A la clôture du 17ème Forum de l’Economiste Maghrébin, Moez Labidi, Professeur en sciences économiques et consultant en économie monétaire et financière, a présenté une synthèse des travaux du Forum qui se décline en quatre axes, à savoir le financement bilatéral, le financement multilatéral, les IDE et les Fonds d’investissement, ainsi que le recours au marché obligataire international.
Sur le plan du financement bilatéral, le professeur a rappelé qu’il est souvent lié à des projets de réformes, aussi bien économiques que politiques, ainsi qu’à des projets de développement régional. Néanmoins, cette conditionnalité est confrontée à de multiples contraintes, notamment le déficit d’identification et de démarrage de ces projets. Toutefois, pour le cas européen, la priorité accordée aux questions sécuritaires et géostratégiques, et les menaces déflationnistes qui pèsent sur la zone risquent de limiter le montant des fonds alloués au développement économique de la Tunisie dans le cadre du financement bilatéral.
Pour y remédier, M. Labidi a signalé que les intervenants ont souhaité davantage de mobilisation pour multiplier les opérations de conversion de dette, d’œuvrer pour arracher un moratoire avec certains pays amis, de soutenir la Tunisie pour qu’elle puisse activer les clauses de sauvegarde et de reprendre le projet d’une banque Euroméditerranéenne.
S’agissant du financement multilatéral, notre interlocuteur a précisé qu’il est lié à des réformes incontournables même si elles seront parfois douloureuses, exigeant un gouvernement courageux. La conditionnalité est étouffante si le courage politique est défaillant et le climat social est miné. Par contre, elle est incontournable si la vision stratégique et l’audace politique seront au rendez-vous. Mais au regard de l’hésitation ou même l’arrêt du niveau d’avancement de ces réformes, un mauvais signal a été partagé avec les autres bailleurs de fonds. Ainsi, le coût de ce retard exige une détermination politique et un renforcement de l’assistance technique.
Au niveau des IDE et des Fonds d’investissement, Moez Labidi a rappelé que la Tunisie a affiché des IDE de faible niveau. Ces IDE restent à un niveau marginal par rapport au montant des flux à destination du monde émergent. Ces capitaux, non créateurs de dette, n’ont pas été suffisamment créateurs d’emplois à cause de la domination de l’hydrocarbure, qui est une industrie très capitalistique.
De même, pour les fonds d’investissement la Tunisie souffre d’un manque d’attractivité. Même des fonds d’investissement dirigés par des Tunisiens ne sont pas séduits par le site Tunisie. La sensibilité de ces flux aux problèmes sécuritaires locaux et régionaux explique en partie ce manque d’attractivité de la Tunisie. De même, les contraintes réglementaires découragent les fonds d’investissement à privilégier la Tunisie.

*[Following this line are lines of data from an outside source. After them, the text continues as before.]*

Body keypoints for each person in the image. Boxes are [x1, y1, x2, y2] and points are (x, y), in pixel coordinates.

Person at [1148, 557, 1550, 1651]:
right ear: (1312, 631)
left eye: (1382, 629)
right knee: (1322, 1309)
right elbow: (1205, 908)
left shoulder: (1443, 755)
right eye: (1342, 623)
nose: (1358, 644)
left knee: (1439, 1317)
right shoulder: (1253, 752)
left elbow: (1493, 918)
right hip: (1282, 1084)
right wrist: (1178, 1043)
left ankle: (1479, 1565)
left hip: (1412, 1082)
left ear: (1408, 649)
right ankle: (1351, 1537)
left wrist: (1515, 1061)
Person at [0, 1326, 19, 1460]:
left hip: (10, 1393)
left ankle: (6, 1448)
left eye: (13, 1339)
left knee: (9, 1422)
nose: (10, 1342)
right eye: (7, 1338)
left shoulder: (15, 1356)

Cependant, un pays comme la Tunisie devrait se méfier des investisseurs courts (les requins de la finance) qui de par leur comportement sur les marchés, peuvent déstabiliser des parités et du coup provoquer une crise de change.
Pour faire face, il faut, selon ses propos, gagner la bataille de l’investissement local, diversifier les IDE, parachever le nouveau code des investissements, alléger la réglementation sur l’investissement de portefeuille, donner plus d’intérêt aux investissements à long terme, et dynamiser le marché financier local.

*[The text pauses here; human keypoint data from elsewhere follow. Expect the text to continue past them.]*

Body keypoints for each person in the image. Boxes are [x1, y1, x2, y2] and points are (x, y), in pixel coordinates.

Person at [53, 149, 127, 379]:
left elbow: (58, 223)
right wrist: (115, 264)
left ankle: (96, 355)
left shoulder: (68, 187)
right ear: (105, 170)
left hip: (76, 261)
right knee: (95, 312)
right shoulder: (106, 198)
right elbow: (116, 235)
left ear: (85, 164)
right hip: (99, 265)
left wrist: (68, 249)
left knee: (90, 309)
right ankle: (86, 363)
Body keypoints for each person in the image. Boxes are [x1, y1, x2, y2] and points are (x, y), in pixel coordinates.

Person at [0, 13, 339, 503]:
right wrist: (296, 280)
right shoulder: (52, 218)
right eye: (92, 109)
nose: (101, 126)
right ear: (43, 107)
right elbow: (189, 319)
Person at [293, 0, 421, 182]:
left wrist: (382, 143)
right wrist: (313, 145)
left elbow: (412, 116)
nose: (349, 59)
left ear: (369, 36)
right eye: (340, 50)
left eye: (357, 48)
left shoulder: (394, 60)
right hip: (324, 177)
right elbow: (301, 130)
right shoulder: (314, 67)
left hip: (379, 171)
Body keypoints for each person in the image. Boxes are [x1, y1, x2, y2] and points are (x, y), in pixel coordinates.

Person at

Au niveau du marché international des capitaux, M. Labidi a déclaré que le coût de l’emprunt obligataire demeure élevé compte tenu de la dégradation du rating de la Tunisie et de la hausse de la prime de risque qui en résulte. Le marché des Sukuks islamiques se présente comme un marché porteur pour les Tunisiens. Toutefois, ce marché demeure sensible au cycle financier mondial. La baisse du prix du pétrole et la normalisation de la politique monétaire américaine (hausse des taux de la Fed) pèsent sur la liquidité disponible sur le marché des sukuks.
De ce fait, il est primordial de privilégier des sorties avec garantie, choisir le bon timing pour sortir, dynamiser le marché obligataire domestique. Le cadre réglementaire des sukuks devrait être plus étoffé et la politique de communication rénovée.
Au terme de son intervention, Moez Labidi a rappelé que les paiements extérieurs de la Tunisie resteront sous pression:
- Tant que le virus de la main tremblante continue de frapper l’action gouvernementale,
- Tant que le virus du populisme domine le discours d’une partie de l’opposition,
- Et tant que le virus des revendications excessives conditionne l’action syndicale.
Bref, la Tunisie est à la recherche d’un gouvernement audacieux, d’une opposition pragmatique et d’un syndicalisme responsable, pour pouvoir enclencher une dynamique de réforme capable d’améliorer les fondamentaux de l’économie et de générer un processus de désendettement débouchant sur la soutenabilité de la dette.